Zug-Verbindungen zu selten auf Abflugzeiten abgestimmt
"Bei uns wird bei Dienstreisen möglichst der Zug genommen", sagt Günther Hörbst, Sprecher vom Bremer Raumfahrtkonzern OHB. Gehe es aber darum, nach München für einen Tagestermin zu kommen, werde geflogen. Wäre der Termin in Frankfurt, mache der Zug Sinn. "Muss man nach München oder Frankfurt für einen Weiterflug, da bietet die Bahn als Zubringer bislang einfach zu wenig Service. Es wäre praktisch, wenn man beispielsweise am Bahnhof sein Gepäck für den Flug aufgeben könnte." Auch seien die Verbindungen zu selten auf die Abflugzeiten abgestimmt.

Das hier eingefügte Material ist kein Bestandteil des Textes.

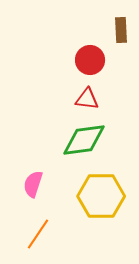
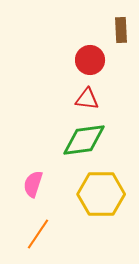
yellow hexagon: moved 2 px up
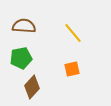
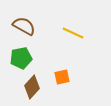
brown semicircle: rotated 25 degrees clockwise
yellow line: rotated 25 degrees counterclockwise
orange square: moved 10 px left, 8 px down
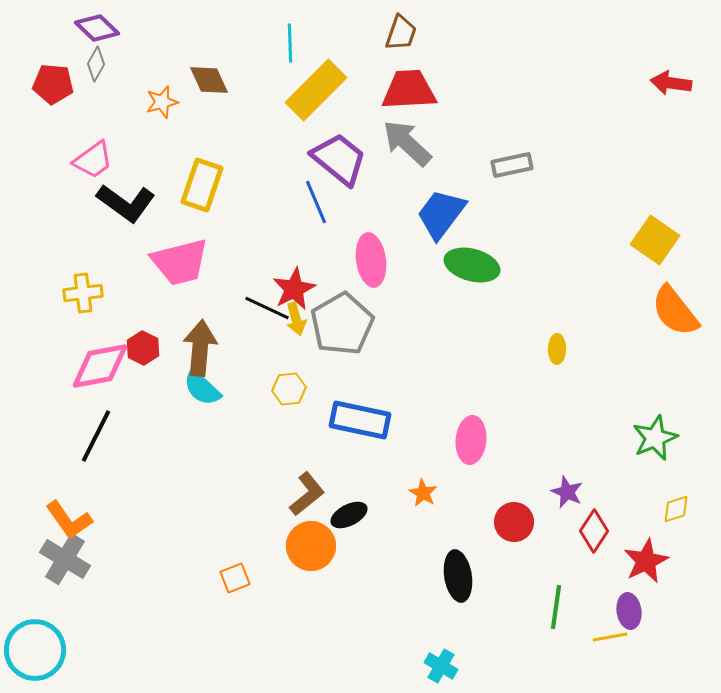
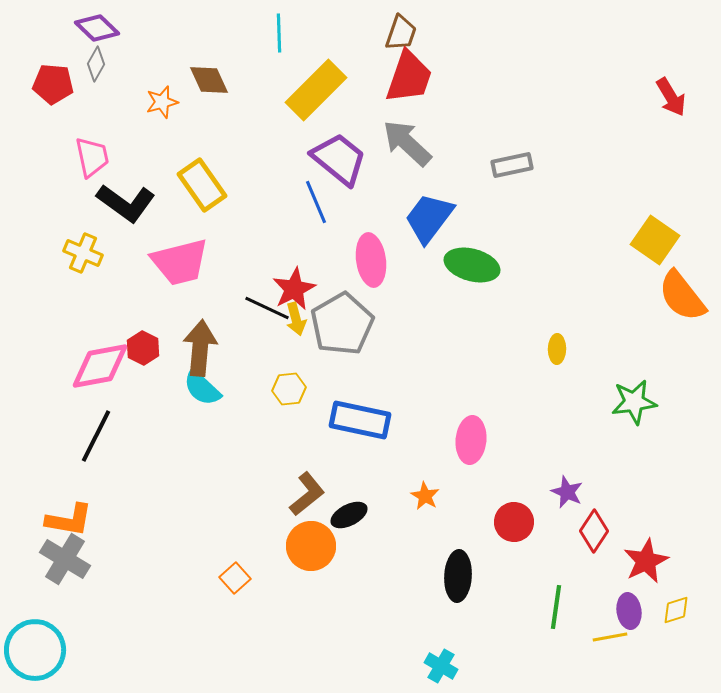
cyan line at (290, 43): moved 11 px left, 10 px up
red arrow at (671, 83): moved 14 px down; rotated 129 degrees counterclockwise
red trapezoid at (409, 90): moved 13 px up; rotated 112 degrees clockwise
pink trapezoid at (93, 160): moved 1 px left, 3 px up; rotated 66 degrees counterclockwise
yellow rectangle at (202, 185): rotated 54 degrees counterclockwise
blue trapezoid at (441, 214): moved 12 px left, 4 px down
yellow cross at (83, 293): moved 40 px up; rotated 30 degrees clockwise
orange semicircle at (675, 311): moved 7 px right, 15 px up
green star at (655, 438): moved 21 px left, 36 px up; rotated 15 degrees clockwise
orange star at (423, 493): moved 2 px right, 3 px down
yellow diamond at (676, 509): moved 101 px down
orange L-shape at (69, 520): rotated 45 degrees counterclockwise
black ellipse at (458, 576): rotated 12 degrees clockwise
orange square at (235, 578): rotated 20 degrees counterclockwise
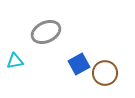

Auch SPD-Kanzlerkandidat Olaf Scholz hatte angekündigt, Flugreisen unattraktiver machen zu wollen. Wie Baerbock bezieht er das auch auf sogenannte Billigangebote, die etwa den Flug für 29 Euro nach Mallorca ermöglichen. So etwas dürfe es nicht geben, wenn man es mit der Klimapolitik ernst meine, sagt die Kanzlerkandidatin der Grünen. „Eine klimagerechte Besteuerung von Flügen würde solche Dumpingpreise stoppen.“
Laut dem Statistikportal Statista kostete ein Bahnticket in Europa 2017 durchschnittlich 113 Euro und ein Flugticket 260 Euro. Das sei auch auf Deutschland übertragbar, so der Bundesverband der Deutschen Luftverkehrswirtschaft (BDL): Diverse Analysen würden regelmäßig belegen, dass Fliegen nicht günstiger sei als das Bahnfahren. Die Bahnreise sei in 83 Prozent der untersuchten Fälle billiger als der Flug gewesen. Der Sichtweise des BDL schließen sich auch die Flughäfen Hannover und Bremen an, teilten deren Sprecher mit.
Um Dumpingpreise zu verhindern, rät der BDL, dass sich die Bundesregierung für eine EU-Regulierung einsetzen sollte, mit der es untersagt wird, Tickets zu einem Preis unterhalb der anwendbaren Steuern und Gebühren zu verkaufen.
Der innerdeutsche Luftverkehr trägt laut BDL 0,3 Prozent zu den gesamten CO2-Emissionen in Deutschland bei. Zur geforderten Kerosinbesteuerung stellt der Verband fest, dass sich der Gesetzgeber gegen sie ausgesprochen habe, weil sie aufgrund von internationalen Abkommen von Drittstaaten-Airlines hätte umgangen werden können. Deshalb habe sich Deutschland bereits vor zehn Jahren entschieden, eine Luftverkehrsteuer einzuführen, die streckenbezogen sei und alle Airlines einschließe, so der BDL. Sinnvoll für den Klimaschutz wäre, wenn diese Steuer zu einem Klimaschutzinstrument weiterentwickelt werde, und diese Einnahmen für den Systemwechsel hin zu alternativen Kraftstoffen verwendet würden.